La dernière initiative de Trump, le « Pacte pour l’excellence dans l’enseignement supérieur » publié en octobre, a peut-être franchi la ligne – y compris aux yeux des dirigeants universitaires jusque-là complaisants. Au moment où j’écris ces lignes, les législateurs du Texas et de la Floride (déjà dans le camp MAGA) ont indiqué qu’ils essaieraient de forcer leurs universités à signer - mais ce sont des politiciens, pas des universitaires ; et sept des neuf universités initialement invitées à signer ont refusé. Le document est explicite sur la prise de contrôle autoritaire du monde académique et il cherche effectivement à extorquer la soumission. Il garantit un financement fédéral illimité à ceux qui promettent d’assurer la diversité des points de vue (comprise comme l’expression d’opinions politiques déterminées) à tous les niveaux, que les exigences disciplinaires soient respectées ou non ; il conditionne l’admission d’étudiants étrangers à l’approbation des valeurs américaines et occidentales ; il fait d’un critère indéfini de « mérite » le seul critère d’admission pour les étudiants et d’embauche pour les membres du corps professoral, et demande au ministère de la Justice (d’ordinaire chargé de punir la criminalité) de déclencher des poursuites dès qu’il existe des preuves de préférences raciales ou de genre ; enfin, il prévoit que les plaintes anonymes déclencheront des enquêtes afin de déterminer une éventuelle violation institutionnelle du Pacte. Le Pacte promet des fonds fédéraux généreux à tous ceux qui signent ; il refuse tout financement fédéral à ceux qui choisissent de suivre d’autres voies. La seule manière dont les administrateurs ont pu se soustraire à la pression a été de se prêter à ces manœuvres d’extorsion dignes des patrons de la mafia.

Entrées fournies -
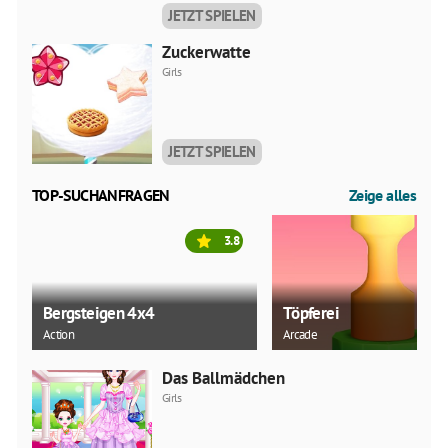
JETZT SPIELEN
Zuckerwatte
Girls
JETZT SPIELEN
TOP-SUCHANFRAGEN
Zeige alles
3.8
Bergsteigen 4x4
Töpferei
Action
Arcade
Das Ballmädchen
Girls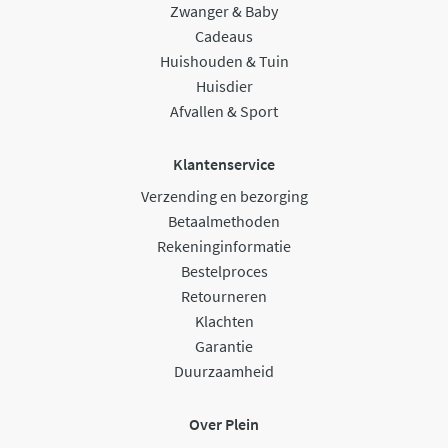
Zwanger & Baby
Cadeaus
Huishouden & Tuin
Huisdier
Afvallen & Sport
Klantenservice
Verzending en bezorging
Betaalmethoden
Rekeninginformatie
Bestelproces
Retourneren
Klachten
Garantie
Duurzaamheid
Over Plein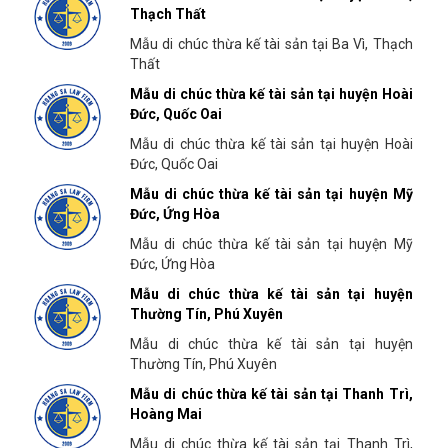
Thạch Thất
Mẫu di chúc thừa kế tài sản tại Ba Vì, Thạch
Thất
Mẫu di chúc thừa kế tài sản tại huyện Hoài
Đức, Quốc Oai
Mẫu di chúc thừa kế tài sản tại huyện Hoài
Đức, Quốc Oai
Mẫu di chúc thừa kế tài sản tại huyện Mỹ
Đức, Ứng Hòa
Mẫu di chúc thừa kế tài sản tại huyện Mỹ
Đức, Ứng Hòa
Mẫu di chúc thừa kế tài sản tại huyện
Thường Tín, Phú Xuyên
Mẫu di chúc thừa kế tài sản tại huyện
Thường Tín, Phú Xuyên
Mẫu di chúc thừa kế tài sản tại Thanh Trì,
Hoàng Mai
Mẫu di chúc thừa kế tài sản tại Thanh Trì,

==

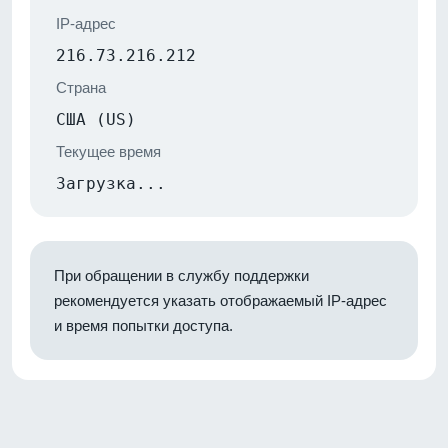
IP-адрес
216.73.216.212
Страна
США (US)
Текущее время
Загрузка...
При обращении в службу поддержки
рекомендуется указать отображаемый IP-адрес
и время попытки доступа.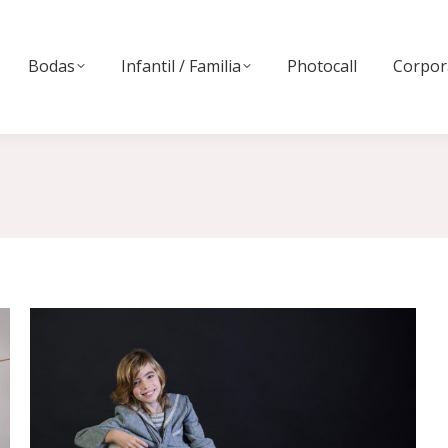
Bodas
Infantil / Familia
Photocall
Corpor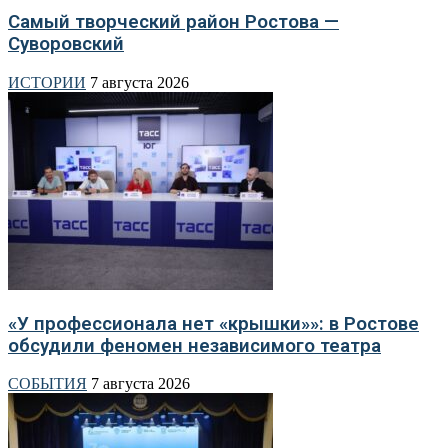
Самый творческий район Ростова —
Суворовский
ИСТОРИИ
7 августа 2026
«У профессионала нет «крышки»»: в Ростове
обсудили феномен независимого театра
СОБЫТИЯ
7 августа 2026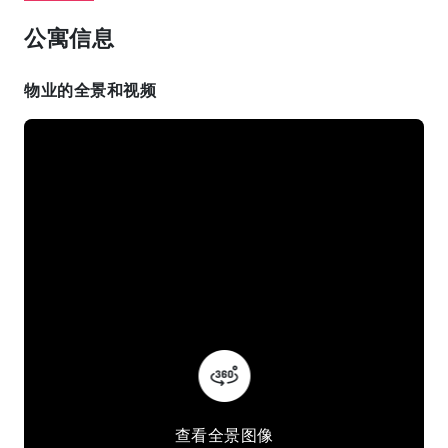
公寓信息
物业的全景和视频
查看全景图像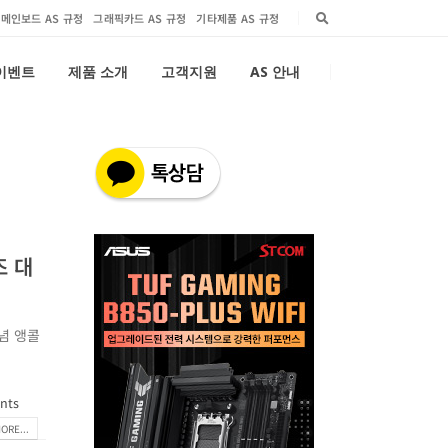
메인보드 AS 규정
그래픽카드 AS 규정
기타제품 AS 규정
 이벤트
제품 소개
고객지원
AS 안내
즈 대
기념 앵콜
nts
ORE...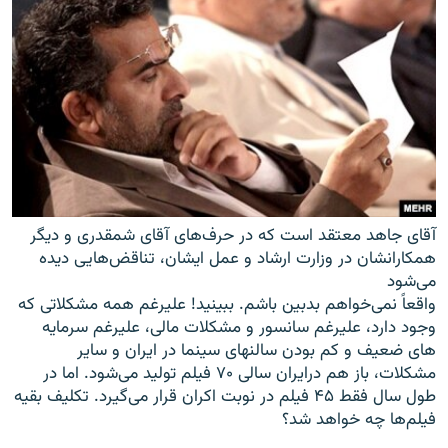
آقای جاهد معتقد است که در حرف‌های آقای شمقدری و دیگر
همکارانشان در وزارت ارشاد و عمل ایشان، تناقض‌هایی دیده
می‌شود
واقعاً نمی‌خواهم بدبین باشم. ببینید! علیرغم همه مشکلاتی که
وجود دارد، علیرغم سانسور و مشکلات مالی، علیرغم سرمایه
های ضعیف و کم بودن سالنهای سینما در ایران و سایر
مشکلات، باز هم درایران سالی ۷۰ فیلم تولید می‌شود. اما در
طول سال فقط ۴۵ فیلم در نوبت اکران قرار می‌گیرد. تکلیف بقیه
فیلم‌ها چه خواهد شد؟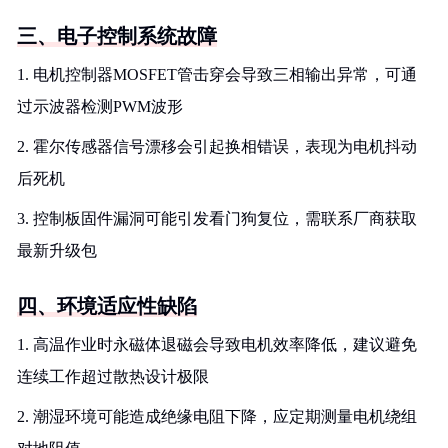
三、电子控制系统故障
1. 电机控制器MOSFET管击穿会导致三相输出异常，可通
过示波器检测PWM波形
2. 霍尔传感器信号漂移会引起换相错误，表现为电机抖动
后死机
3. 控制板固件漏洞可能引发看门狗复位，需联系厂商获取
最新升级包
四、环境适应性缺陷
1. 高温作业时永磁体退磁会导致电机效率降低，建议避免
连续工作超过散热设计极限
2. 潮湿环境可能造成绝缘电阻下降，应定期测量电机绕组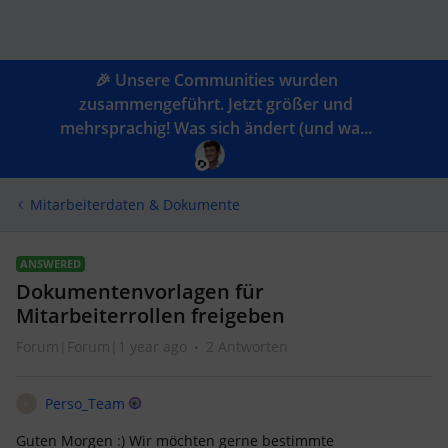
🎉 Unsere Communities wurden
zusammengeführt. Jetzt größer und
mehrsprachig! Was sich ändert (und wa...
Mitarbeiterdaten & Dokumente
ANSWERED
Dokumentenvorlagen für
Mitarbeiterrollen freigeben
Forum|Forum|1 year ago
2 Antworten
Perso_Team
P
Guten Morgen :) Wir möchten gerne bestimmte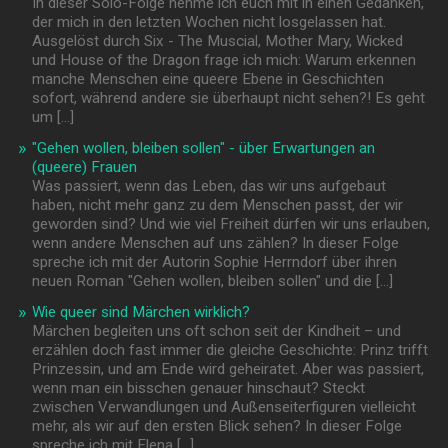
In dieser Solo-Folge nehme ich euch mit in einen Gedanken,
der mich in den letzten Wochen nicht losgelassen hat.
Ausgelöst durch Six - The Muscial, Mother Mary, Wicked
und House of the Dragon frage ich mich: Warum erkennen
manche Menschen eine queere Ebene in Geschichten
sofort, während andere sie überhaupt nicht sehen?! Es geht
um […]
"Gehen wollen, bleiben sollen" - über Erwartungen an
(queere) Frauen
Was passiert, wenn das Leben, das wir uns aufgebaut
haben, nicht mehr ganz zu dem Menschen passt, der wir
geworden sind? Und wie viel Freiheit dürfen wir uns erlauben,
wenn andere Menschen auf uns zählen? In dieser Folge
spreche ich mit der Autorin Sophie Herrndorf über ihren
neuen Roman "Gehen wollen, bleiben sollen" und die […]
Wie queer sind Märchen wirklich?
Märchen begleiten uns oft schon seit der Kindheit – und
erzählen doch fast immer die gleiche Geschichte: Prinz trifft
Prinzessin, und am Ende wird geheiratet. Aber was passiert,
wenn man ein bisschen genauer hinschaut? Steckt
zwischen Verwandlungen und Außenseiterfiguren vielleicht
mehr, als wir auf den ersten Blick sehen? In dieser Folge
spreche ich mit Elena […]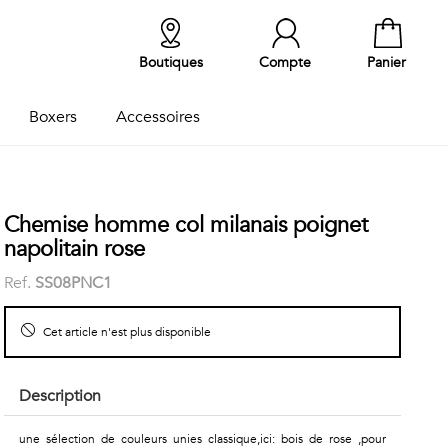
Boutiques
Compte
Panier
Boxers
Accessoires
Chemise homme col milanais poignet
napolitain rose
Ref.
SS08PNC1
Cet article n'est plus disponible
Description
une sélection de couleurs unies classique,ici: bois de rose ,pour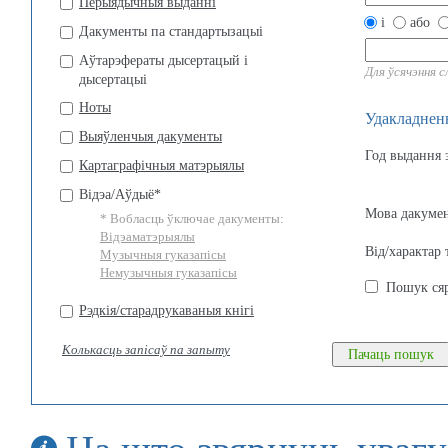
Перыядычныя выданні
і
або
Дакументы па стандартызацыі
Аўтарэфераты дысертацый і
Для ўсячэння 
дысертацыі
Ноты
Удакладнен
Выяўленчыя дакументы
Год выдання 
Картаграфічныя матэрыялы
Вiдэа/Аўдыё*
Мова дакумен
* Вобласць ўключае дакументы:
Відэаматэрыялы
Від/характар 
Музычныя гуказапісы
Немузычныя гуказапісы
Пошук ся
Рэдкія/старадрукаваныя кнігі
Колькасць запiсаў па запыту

Consigne -
Répondez aux questions suivantes à partir du texte sur le Pacte.
1. En quel mois le « Pacte pour l’excellence dans l’enseignement supérieur » a-t-il été publié ?
2. Combien d’universités, parmi celles initialement invitées à signer, ont refusé ?
3. Selon le Pacte, qu’est-ce qui déclenchera des enquêtes sur une éventuelle violation institutionnelle ?

Corrigé -
1. En octobre.
2. Sept des neuf universités.
3. Les plaintes anonymes.